Interestingly enough, but no longer a surprise, we don't learn a lot of Tatiana's thoughts and internal monologue in this book. I mean, she was press ganged into working on this mission by threats to her family and loved ones. It would have given the book a layer of complexity to learn what her plans were - was she merely looking to complete the mission? Was she looking to make an escape? And then what?
There is no need for that though, because Fleming merely created Tatiana as an object of desire for Bond to play with, and besides, why would women have any thoughts about anything other than how they looked?
"In fact Corporal Tatiana Romanova was a very beautiful girl indeed. Apart from her face, the tall, firm body moved particularly well. She had been a year in the ballet school in Leningrad and had abandoned dancing as a career only when she grew an inch over the prescribed limit of five feet six. The school had taught her to hold herself well and to walk well. And she looked wonderfully healthy, thanks to her passion for figure-skating, which she practised all through the year at the Dynamo ice-stadium and which had already earned her a place on the first Dynamo women’s team. Her arms and breasts were faultless. A purist would have disapproved of her behind. Its muscles were so hardened with exercise that it had lost the smooth downward feminine sweep, and now, round at the back and flat and hard at the sides, it jutted like a man’s."
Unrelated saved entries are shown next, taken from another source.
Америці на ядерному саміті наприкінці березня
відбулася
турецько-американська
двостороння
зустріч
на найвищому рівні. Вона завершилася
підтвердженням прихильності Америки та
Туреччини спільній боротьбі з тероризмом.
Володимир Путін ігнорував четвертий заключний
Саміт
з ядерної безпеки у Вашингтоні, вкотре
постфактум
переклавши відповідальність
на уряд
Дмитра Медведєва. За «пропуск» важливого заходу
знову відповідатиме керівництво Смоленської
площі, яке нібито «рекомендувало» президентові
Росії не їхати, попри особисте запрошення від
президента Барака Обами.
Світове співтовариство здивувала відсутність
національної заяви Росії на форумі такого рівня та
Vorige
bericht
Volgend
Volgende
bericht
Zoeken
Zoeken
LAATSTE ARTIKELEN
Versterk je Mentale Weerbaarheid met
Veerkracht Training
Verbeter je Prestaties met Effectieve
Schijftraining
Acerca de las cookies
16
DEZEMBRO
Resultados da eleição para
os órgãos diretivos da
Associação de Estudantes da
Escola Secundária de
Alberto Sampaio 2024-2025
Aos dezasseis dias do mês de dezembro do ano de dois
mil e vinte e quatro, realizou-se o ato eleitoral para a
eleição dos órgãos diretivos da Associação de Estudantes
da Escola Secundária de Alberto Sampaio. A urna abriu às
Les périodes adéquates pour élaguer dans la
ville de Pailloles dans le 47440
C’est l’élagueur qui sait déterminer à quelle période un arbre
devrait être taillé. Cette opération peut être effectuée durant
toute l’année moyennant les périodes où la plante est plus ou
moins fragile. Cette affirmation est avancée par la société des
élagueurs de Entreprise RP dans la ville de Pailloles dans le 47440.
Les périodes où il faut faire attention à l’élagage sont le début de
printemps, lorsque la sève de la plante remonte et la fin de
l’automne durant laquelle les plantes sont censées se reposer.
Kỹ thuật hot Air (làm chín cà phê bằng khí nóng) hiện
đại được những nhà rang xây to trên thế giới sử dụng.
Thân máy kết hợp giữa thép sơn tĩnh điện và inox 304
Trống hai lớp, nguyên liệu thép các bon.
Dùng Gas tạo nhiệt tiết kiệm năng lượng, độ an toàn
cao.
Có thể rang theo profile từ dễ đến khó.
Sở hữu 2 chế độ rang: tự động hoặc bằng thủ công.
Seriously, what utter bullshit!
I seriously cheered at the end of the book, not just because of the way it ended but mostly because the torturous reading experience was finally over.
If I had not borrowed my copy from the library, I would have gladly ripped it to shreds - and I don't normally advocate violence of any kind.
During the discussion with Troy, we looked at the book from different angles - it being a ground-breaking work of spy fiction in its time, it being a classic, etc.
I'm no longer sure that whether my anger at this book stems from the combination of all the elements of dumbassery that Fleming releases in this book or whether there is one single aspect that I would find fault with most. I really can appreciate the book within the time it was written. However, that does not change my outlook. Just because there are aspects that are non-pc now does not mean that they did not suck back in 1957. The perception depends on the reader more so than what decade it is read in. The main example, would be the promotion of rape culture. Not acceptable now, nor then, nor before then. Maybe not talked about, but I would argue that this is more of an indication of a lack of forum than an indication of social acceptance.
I do not believe that readers at that time needed an awareness of political correctness to know whether something was right or wrong.